This past week, I received a reminder that April is National Script-Writing Month. Now, I have no intention of becoming involved with that project -- I am not tempted to try my hand at visual media. But the hype leading up to the month did bring back memories of my two attempts at the November exercise in speed-writing. So I thought I might re-cap those two writing adventures for newcomers here, and to remind myself of the struggles it takes to write a good book.
I'm now far enough away from my first year of National Novel Writing Month (NaNoWriMo) to look back on the experience without feeling stressed out. For those of you who are unfamiliar with this exercise in self-torture, the idea is to write 50,000 words of a novel during the 30 days of November. You are supposed to charge ahead, not re-reading or making corrections until it's all over. And nobody seems to take into account the fact that there's a major holiday right there at the end of the drill. Just plop the turkey in the oven and head back to the keyboard!
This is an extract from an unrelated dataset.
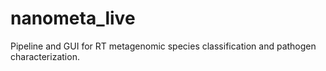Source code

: # nanometa_live
Pipeline and GUI for RT metagenomic species classification and pathogen characterization.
I made it. Actually I finished two days ahead of schedule, which should have made me feel very good about myself. But if I'm being honest, I have to admit I was not brave enough to go back and see what I wrote. Oh, I violated the rules left and right. They are not designed for an old English teacher who cannot stand to see a spelling error and let it pass. I also backed up to correct silly details like whether a period belonged inside or outside a closing quotation mark. So I was pretty confident that what I produced was in passable English. But did it make sense? That was a whole different question.
My 50,000 words (50,626 to be exact) were the finishing chapters of a much longer novel that had been stalled in the middle. After letting it just sit there for six months, I signed up for NaNOWriMo, which forced me to jump in and finish the darn thing. I’d been feeling pretty smug ever since I completed the NaNoWriMo competition. The 50,000+ words I wrote there nicely finished off my historical novel. I thought all I had left to do was polish it up a bit. Hah!
For those of you who are new to this blog, I had been working on the life story of a woman by the name of Nellie Chase, who had an amazing experience as a Civil War nurse. Her story is compelling. She was a teenage runaway, the "wife" of a musician who turned out to be "a drunkard, a liar, a gambler, a forger, and a thief." She escaped from his degrading lifestyle by signing up as a nurse with a Union regiment and traveling with them for a year. During that year she faced the usual hardships, compounded by a vengeful Presbyterian chaplain who thought she was a prostitute and by challenges to her understanding of what it would mean to put an end to slavery.
For that year, I had abundant information in the form of letters from the members of the regiment, all of whom found her interesting enough to talk about at length. But I didn't know who Nellie really was, or what happened to her after the war. That lack of information led me to turn her story into a novel, rather than a biography, and I had great fun creating a life for her before and after the war. NaNoWriMo was perfect for me. I had let my imagination fly and had created an exciting and plausible end to the story. So far so good!
Then one night I received an e-mail from someone else who works on the same regiment. He had found two small tidbits of information about Nellie. One letter suggested that she was related to a prominent national figure. The other was an obituary that listed the man she married after the war and told of her heroic death during the Yellow Fever epidemic. My "exciting and plaudible" ending was nowhere near as good as the real story. This was definitely a case of the "truth being stranger than fiction."
It also meant that I had to discard much of what I wrote in November, as well as segments throughout the rest of the book. So back to the records I went, armed with a new set of names and dates to be checked. It's a good thing I enjoy historical research. The historian in me was excited; the writer, a bit discouraged.